I attribute my better mood to God leading me in to the path of coaching. Diving more into the coaching process learning about it, being coached, and coaching others. I think this has given me tools to help me process stressors in my life more effectively. I am comfortable in my singleness. I don’t feel lonely anymore and I have a confidence that God will bring a partner into my life soon, but when the time is right. Working with a relationship coach and reading ‘Fearless Loving’ by Rhonda Britten there are several activities that have increased me confidence and caused imagine that being in a relationship.
I think the meditation and exercise and losing weight and feeling better and more energy in my body has also increased my outlook. I have noticed just in the recent weeks that I am a bit calmer at work. I snap at my co-workers less, I take criticism easier.

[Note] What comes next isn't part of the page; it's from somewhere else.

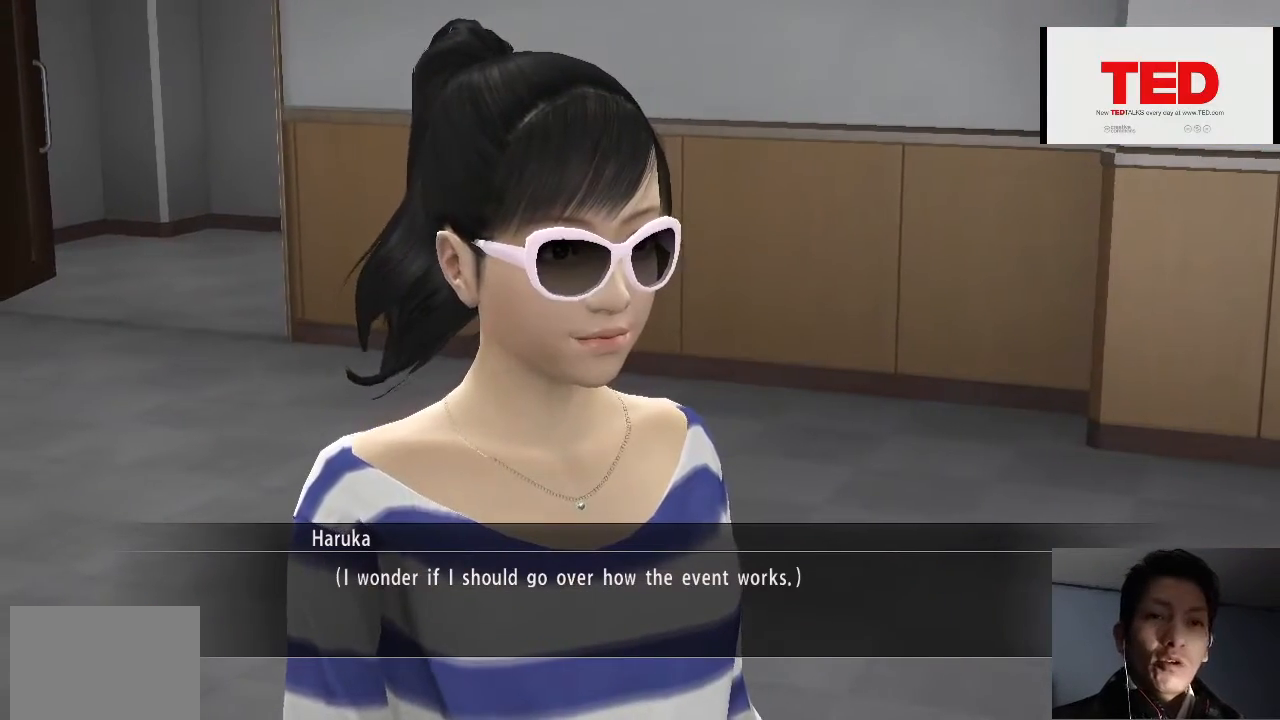
{"buttons": ["CROSS"], "left_stick": "center", "right_stick": "center", "events": [[33, "CROSS", "down"], [100, "CROSS", "up"], [267, "CROSS", "down"], [367, "CROSS", "up"], [467, "CROSS", "down"]]}
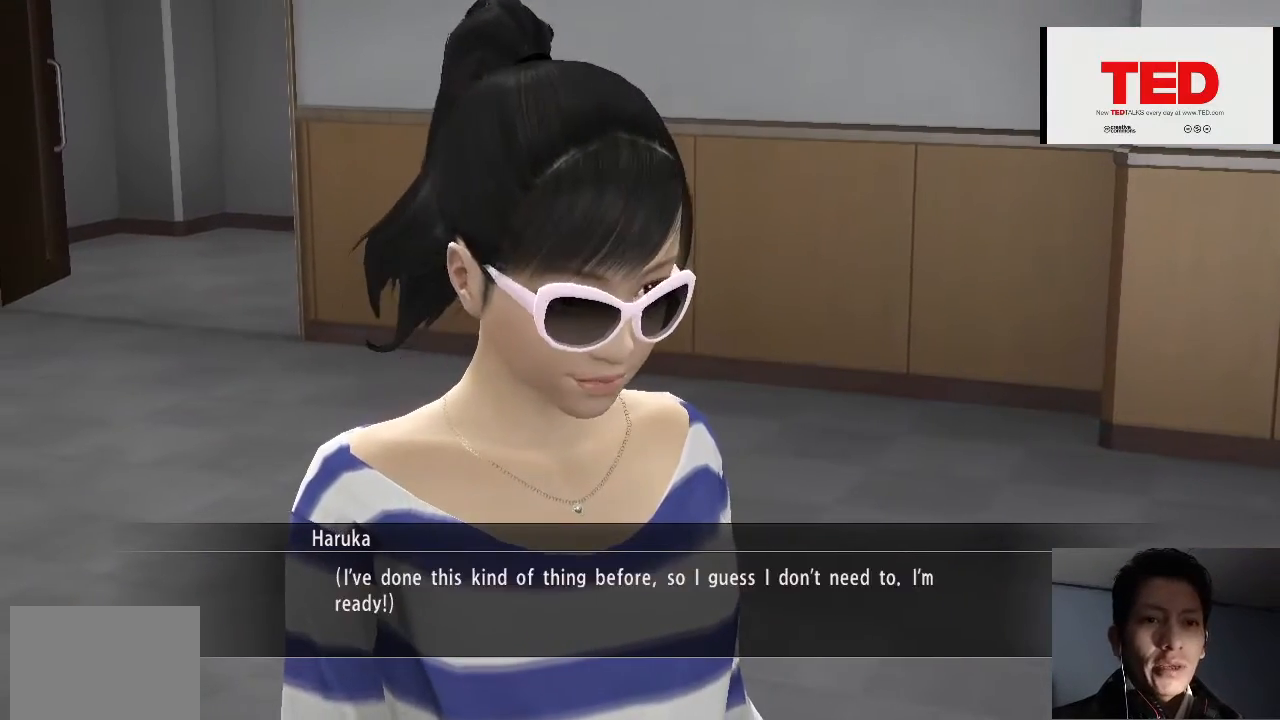
{"buttons": ["CROSS"], "left_stick": "center", "right_stick": "center", "events": [[33, "CROSS", "up"], [133, "CROSS", "down"], [233, "CROSS", "up"], [300, "CROSS", "down"], [400, "CROSS", "up"], [467, "CROSS", "down"]]}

There a still little complaints but they are pretty minor and don’t stress me out too much. Maybe that is because the semester is so close to the end.
Another one of my greatest accomplishments has been keeping a budget. It has not been easy but I haven’t had any overdraft fees since December, which I consider a great accomplishment. Allotting myself cash to use through out the month for different things has really helped. And not going out to eat and reducing my clothes shopping. Really thinking about purchases and what I need before buying.
Overall I am very happy with the changes and shifts in perspective I have made in my life, and had a positive outlook on my future. It is an energizing place to be.